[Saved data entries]
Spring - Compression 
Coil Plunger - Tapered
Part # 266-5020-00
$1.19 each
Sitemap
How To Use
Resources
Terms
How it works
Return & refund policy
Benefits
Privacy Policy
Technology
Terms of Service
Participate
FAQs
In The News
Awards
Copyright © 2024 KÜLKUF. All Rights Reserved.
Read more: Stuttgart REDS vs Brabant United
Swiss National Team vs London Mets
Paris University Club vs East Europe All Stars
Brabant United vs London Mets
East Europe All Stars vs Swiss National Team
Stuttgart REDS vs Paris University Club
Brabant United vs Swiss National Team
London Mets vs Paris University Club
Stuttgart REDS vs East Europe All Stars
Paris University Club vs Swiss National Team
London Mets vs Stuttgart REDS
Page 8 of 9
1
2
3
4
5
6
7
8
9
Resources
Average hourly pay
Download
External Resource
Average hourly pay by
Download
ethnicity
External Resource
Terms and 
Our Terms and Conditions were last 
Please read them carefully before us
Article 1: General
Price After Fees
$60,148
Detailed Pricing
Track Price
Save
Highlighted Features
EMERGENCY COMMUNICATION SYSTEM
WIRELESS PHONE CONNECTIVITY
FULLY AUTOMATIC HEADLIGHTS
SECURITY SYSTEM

==

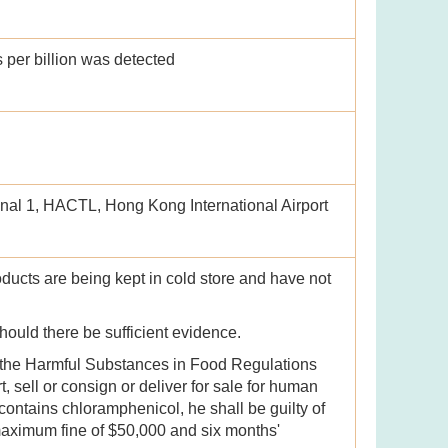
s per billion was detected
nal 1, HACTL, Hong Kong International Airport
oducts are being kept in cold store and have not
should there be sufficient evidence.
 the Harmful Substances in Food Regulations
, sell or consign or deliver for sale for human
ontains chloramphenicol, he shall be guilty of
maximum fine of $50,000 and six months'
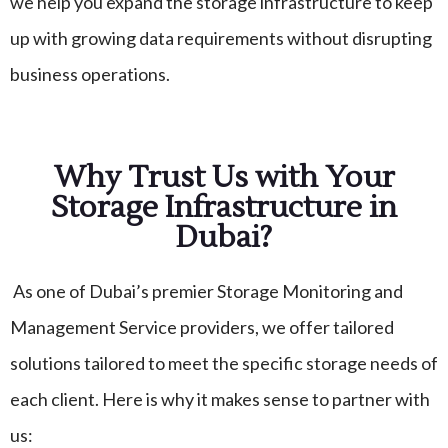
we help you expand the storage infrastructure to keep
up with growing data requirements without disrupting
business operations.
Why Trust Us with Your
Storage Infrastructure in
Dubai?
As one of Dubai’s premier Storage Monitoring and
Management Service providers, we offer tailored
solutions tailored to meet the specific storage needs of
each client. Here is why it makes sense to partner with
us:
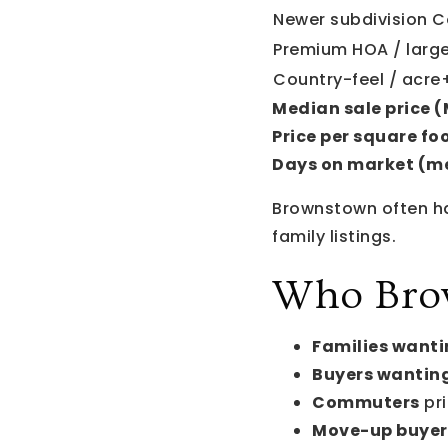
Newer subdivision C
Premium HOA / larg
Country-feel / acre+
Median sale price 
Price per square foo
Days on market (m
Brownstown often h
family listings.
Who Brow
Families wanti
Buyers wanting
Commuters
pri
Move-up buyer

**Task item:** Above are the records; copy exactly the lines from the line with "Newer subdivision C" through the line with "Move-up buyer", both included.

**Answer to the problem:**
Newer subdivision C
Premium HOA / larg
Country-feel / acre+
Median sale price 
Price per square foo
Days on market (m
Brownstown often h
family listings.
Who Brow
Families wanti
Buyers wanting
Commuters
pri
Move-up buyer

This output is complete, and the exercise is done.